L'Ours, le Tigre et ses compétiteurs Antoine Le Bailly (1756 - 1832)

De par le monarque des bois,
On apprend que son excellence
Avait à conférer trois éminents emplois :
D'un général d'armée il fallait faire choix ;
Nommer un intendant pour régir la finance ;
Députer enfin sans retard
Auprès du sultan Léopard.
Grand concours d'animaux ! la salle d'audience
Suffit à peine aux candidats : *
C'est l'ordinaire en pareil cas.
La présomption, l'ignorance,
Suivant un autre usage établi dès longtemps,
Avaient pris aussi les devants.
Faut-il donc s'écrier merveilles,
Si l'animal portant longues oreilles
Se trouve sur les premiers rangs ?
Un bouc, à la tête légère,
Mais des mieux encornés, suit maître aliboron.
On le prendrait pour un Caton
A son air tout pensif, quoiqu'il ne pense guères,
À la barbe surtout qui lui pend au menton.
Plus loin paraît certaine larronesse,
La pie, au manteau blanc et noir,
Qui, tout en babillant, thésaurise sans cesse :
On devine l'emploi qu'elle désire avoir.
Les autres, les peindrai-je ? ils sont en trop grand nombre.
Pourtant je remarque à l'écart
Un Tigre, à l'air farouche et sombre,
Jetant sur ses rivaux un sinistre regard.
Enfin l'audience est ouverte.
L'Ours toise d'un coup d'œil chacun des candidats.
La salle lui semble déserte,
En y cherchant en vain des gens qu'il ne voit pas.
Un tel éloignement le fâche ;
Mais, dit-il à part soi, j'en sens trop la raison ;
L'aigle est hors de sa place à côté de l'oison.
L'un sollicite sans relâche,
L'autre attend qu'on l'appelle.... appelons les talents ;
D'un ministre éclairé c'est la plus belle tâche.--
Il mande en secret les absents,
Et, donnant pour prétexte une affaire d'urgence,
Jusqu'au surlendemain il remet l'audience.
La foule vient de s'écouler.
Le Tigre est resté seul.
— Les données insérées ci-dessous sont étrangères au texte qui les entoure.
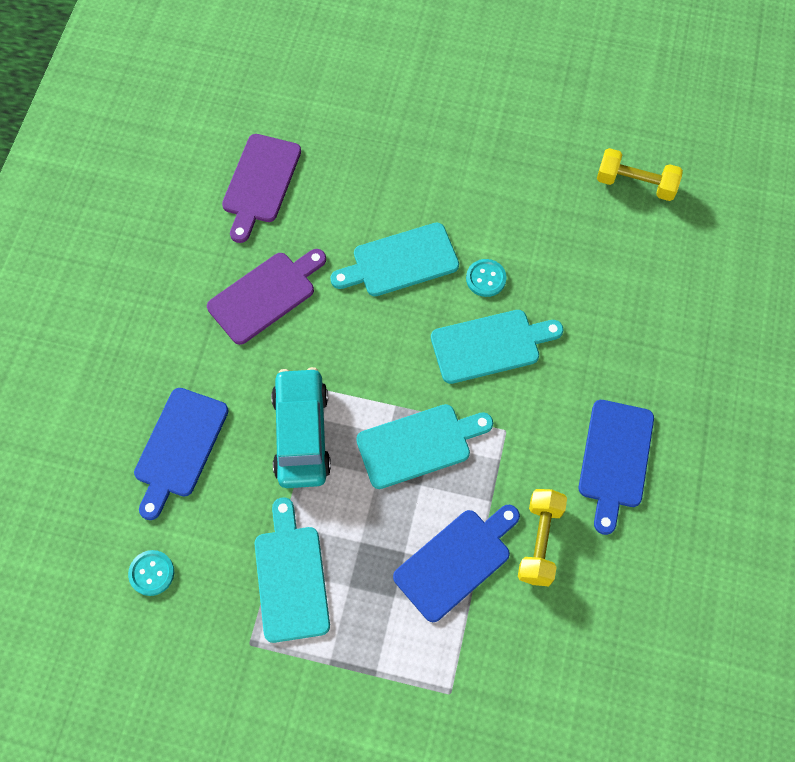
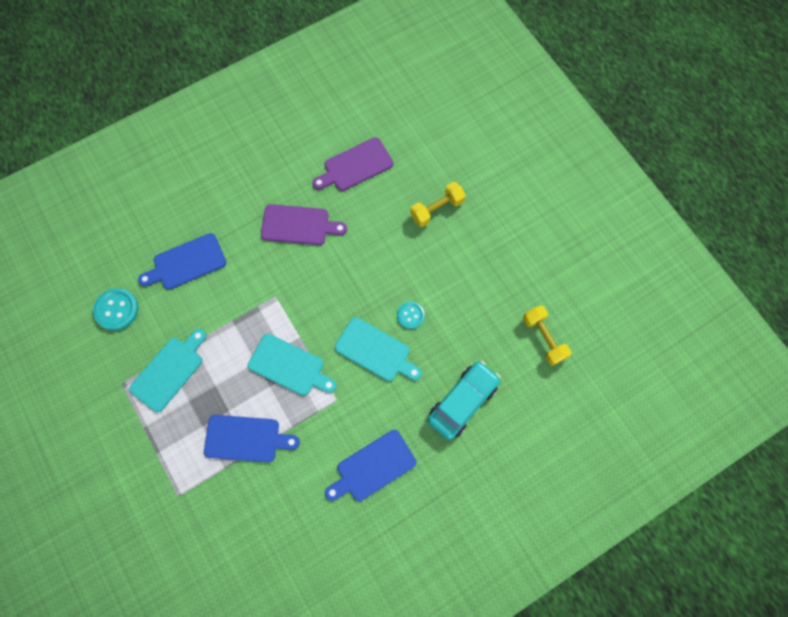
camera: 45 degrees right, 5 degrees up
turquoise button [128,550,174,596] -> turquoise button [93,288,138,331], size x1.56
turquoise car [271,367,331,488] -> turquoise car moved to [428,361,501,440]
turquoise cutting board [330,223,459,296] -> none
yellow dumbbell [518,489,567,586] -> yellow dumbbell moved to [410,182,465,227]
Il demande à parler.
-Excellence, dit-il dans son âpre langage,
J'ai vu tous mes rivaux ; qu'ils viennent ; au combat
Je les défie ; aucun ne m'égale en courage :
Ainsi je dois compter sur le généralat.
Je connais, répond l'Ours, ta force, ton audace ;
Mais, pour occuper cette place,
Il faut servir ensemble et le prince et l'état :
Or, une fois chargé de ce grand ministère,
Dis-moi ce que tu voudrais faire ?
-Quoi ! vous le demandez ?... Suivi des miens, d'abord
Je vais semant partout le carnage et la mort ;
Des états du Lion j'élargis la frontière ;
Bref, soumis au droit du plus fort,
Chaque peuple voisin devient son tributaire....—
L'Ours, l'interrompant à ces mots,
Repart : C'en est assez ; fuis, animal sauvage !
La valeur n'est chez toi que l'instinct de la rage.
Tu parles en brigand, et non pas en héros.
Partisan du courage, un Lion magnanime
Déteste la férocité ;
Le seul courage enfin digne de son estime
Est celui qui s'accorde avec l'humanité.

Le Gouvernement des Animaux, fable 1


ARGUMENT
Places vacantes. Revue des candidats. Audience du Ministre.
Grade sollicité par le Tigre. Son discours. Réponse du Ministre.